Tuesday, March 26, 2013

Nurses Vs. Test Scores

Warning: This post is completely unscientific and only represents me thinking out loud. However...

Matt DiCarlo has an excellent post out today about school nurses. Only 41% of schools surveyed have a full-time RN on staff. Matt asks:
There are several ways to look at these results. One might ask, for example, how many children are sent home from school unnecessarily every day because there is no nurse on site, and whether that affects their academic performance (a point that is likely to be politically viable in today’s test-obsessed environment). Or, taking a different approach, one could wonder about cost effectiveness – it costs money to hire nurses, and school budgets always reflect difficult choices. Finally, one might zero in on the ever-present issue of underlying variation – i.e., whether the staffing patterns varied by school size and poverty (and they do). For example, many of the schools with less extensive nursing services were smaller schools. 
These types of issues are important, and worth discussing, but to some extent I think they are beside the point. Children spend very large proportions of their waking hours in schools. Many of them take medication or have serious conditions, and virtually all of them get sick or hurt once in a while. In many districts, particularly poorer districts, school nurses serve as de facto primary care providers. And, of course, regardless of income or where one lives, serious emergencies sometimes arise and lives can be at stake.
Matt's right... but I just can't help myself:


Again, no one should take this too seriously. These are state NAEP scores in 8th Grade math (top 20 most-populous states) against the percentage of schools in each state that were reported to have at least one full-time RN on site.

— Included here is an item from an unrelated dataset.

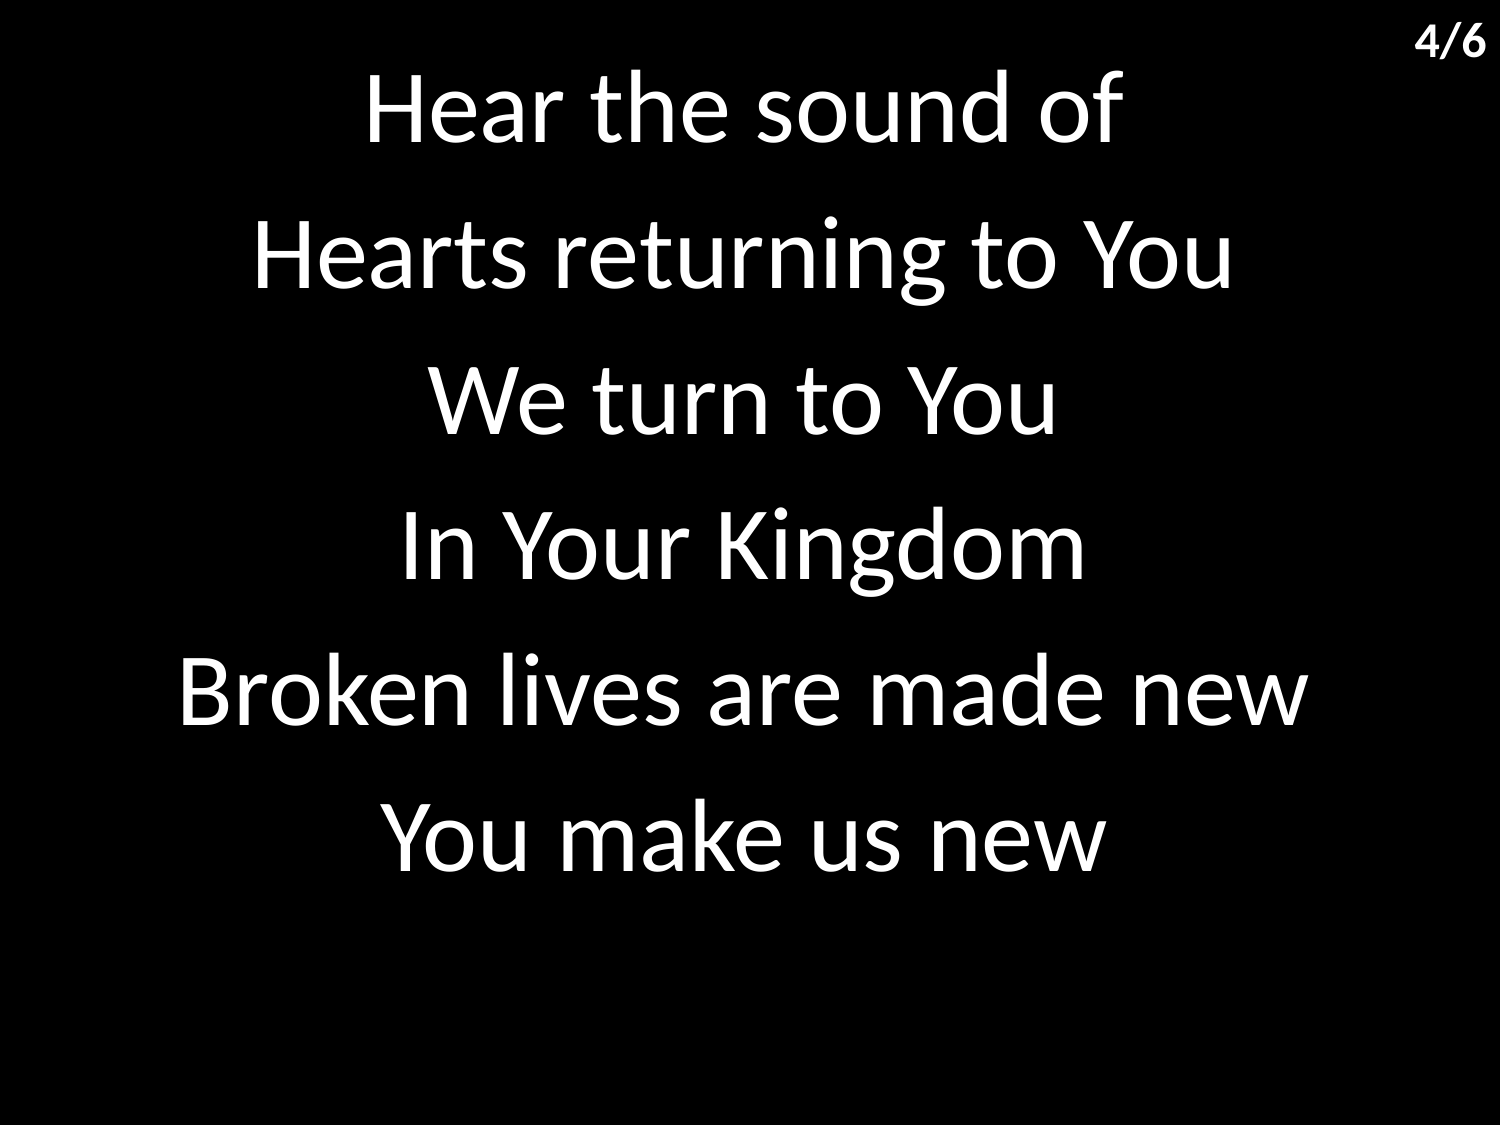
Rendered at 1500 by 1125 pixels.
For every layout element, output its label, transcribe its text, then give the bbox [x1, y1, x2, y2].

text_box 4/6 [1399, 0, 1500, 75]
subtitle Hear the sound of Hearts returning to You We turn to You In Your Kingdom Broken lives are made new You make us new [17, 30, 1471, 1094]
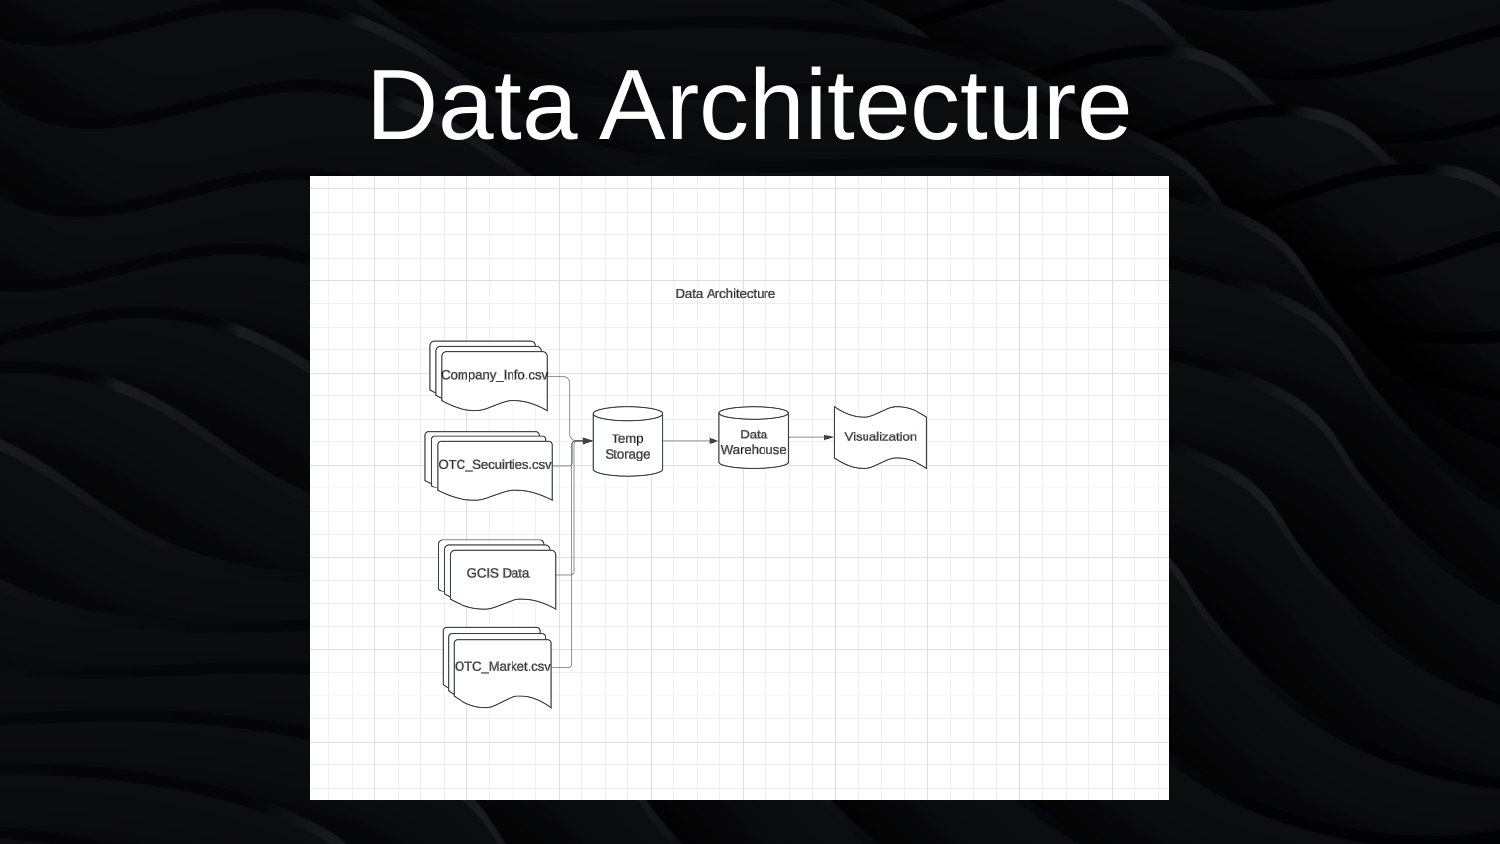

The data on nursing comes from the report Matt cites, published by the National Association of School Nurses. It's just a survey, with lots of cautions about sample sizes.

Still, there is something of a correlation here; of course, that could mean anything or nothing at all. Please don't think I'm saying nurses make 8th Grade math students smarter...

Then again, who knows? I think Matt has given us cause to investigate further. And by "us," I mean "not me."